Problem requirements >>
Could you retype all of the records exactly, leaving out every picture?

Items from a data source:
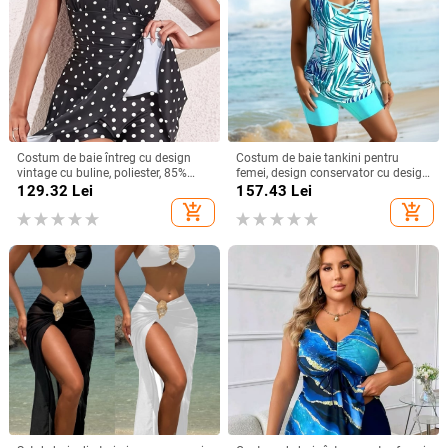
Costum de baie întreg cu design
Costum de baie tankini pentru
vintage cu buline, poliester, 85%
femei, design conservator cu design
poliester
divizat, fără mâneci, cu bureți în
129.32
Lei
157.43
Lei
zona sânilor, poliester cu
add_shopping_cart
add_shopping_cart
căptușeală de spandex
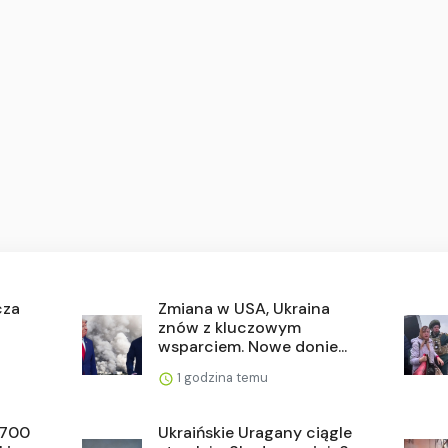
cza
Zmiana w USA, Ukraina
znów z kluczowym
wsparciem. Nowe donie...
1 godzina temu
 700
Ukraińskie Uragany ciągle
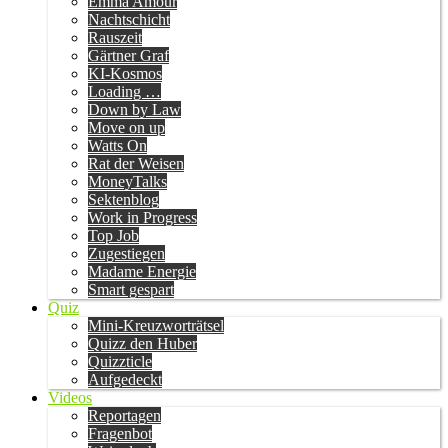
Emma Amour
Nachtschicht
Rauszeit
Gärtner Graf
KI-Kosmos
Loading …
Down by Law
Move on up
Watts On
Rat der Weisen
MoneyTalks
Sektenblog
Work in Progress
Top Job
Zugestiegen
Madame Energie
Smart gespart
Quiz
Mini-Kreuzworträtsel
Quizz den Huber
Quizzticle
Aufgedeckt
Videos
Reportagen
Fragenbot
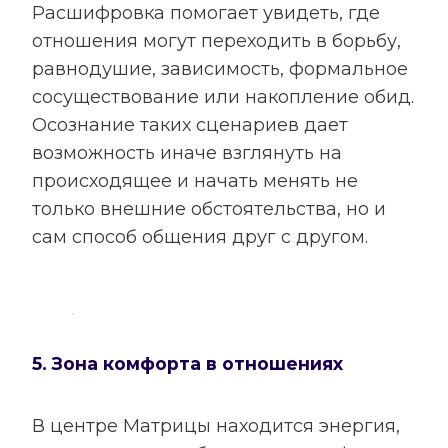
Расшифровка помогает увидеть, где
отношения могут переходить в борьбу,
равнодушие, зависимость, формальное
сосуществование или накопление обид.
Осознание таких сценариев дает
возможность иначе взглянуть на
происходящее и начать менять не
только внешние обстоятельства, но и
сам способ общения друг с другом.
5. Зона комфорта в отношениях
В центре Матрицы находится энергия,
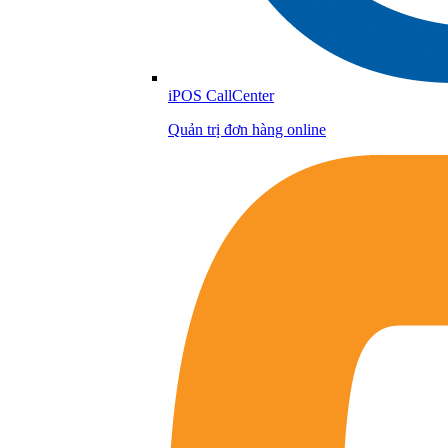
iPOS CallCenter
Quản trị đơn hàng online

Answer section >>
Costum de baie întreg cu design
Costum de baie tankini pentru
vintage cu buline, poliester, 85%
femei, design conservator cu design
poliester
divizat, fără mâneci, cu bureți în
129.32
Lei
157.43
Lei
zona sânilor, poliester cu
add_shopping_cart
add_shopping_cart
căptușeală de spandex
cza
Zmiana w USA, Ukraina
znów z kluczowym
wsparciem. Nowe donie...
1 godzina temu
 700
Ukraińskie Uragany ciągle
Emma Amour
Nachtschicht
Rauszeit
Gärtner Graf
KI-Kosmos
Loading …
Down by Law
Move on up
Watts On
Rat der Weisen
MoneyTalks
Sektenblog
Work in Progress
Top Job
Zugestiegen
Madame Energie
Smart gespart
Quiz
Mini-Kreuzworträtsel
Quizz den Huber
Quizzticle
Aufgedeckt
Videos
Reportagen
Fragenbot
Расшифровка помогает увидеть, где
отношения могут переходить в борьбу,
равнодушие, зависимость, формальное
сосуществование или накопление обид.
Осознание таких сценариев дает
возможность иначе взглянуть на
происходящее и начать менять не
только внешние обстоятельства, но и
сам способ общения друг с другом.
5. Зона комфорта в отношениях
В центре Матрицы находится энергия,
iPOS CallCenter
Quản trị đơn hàng online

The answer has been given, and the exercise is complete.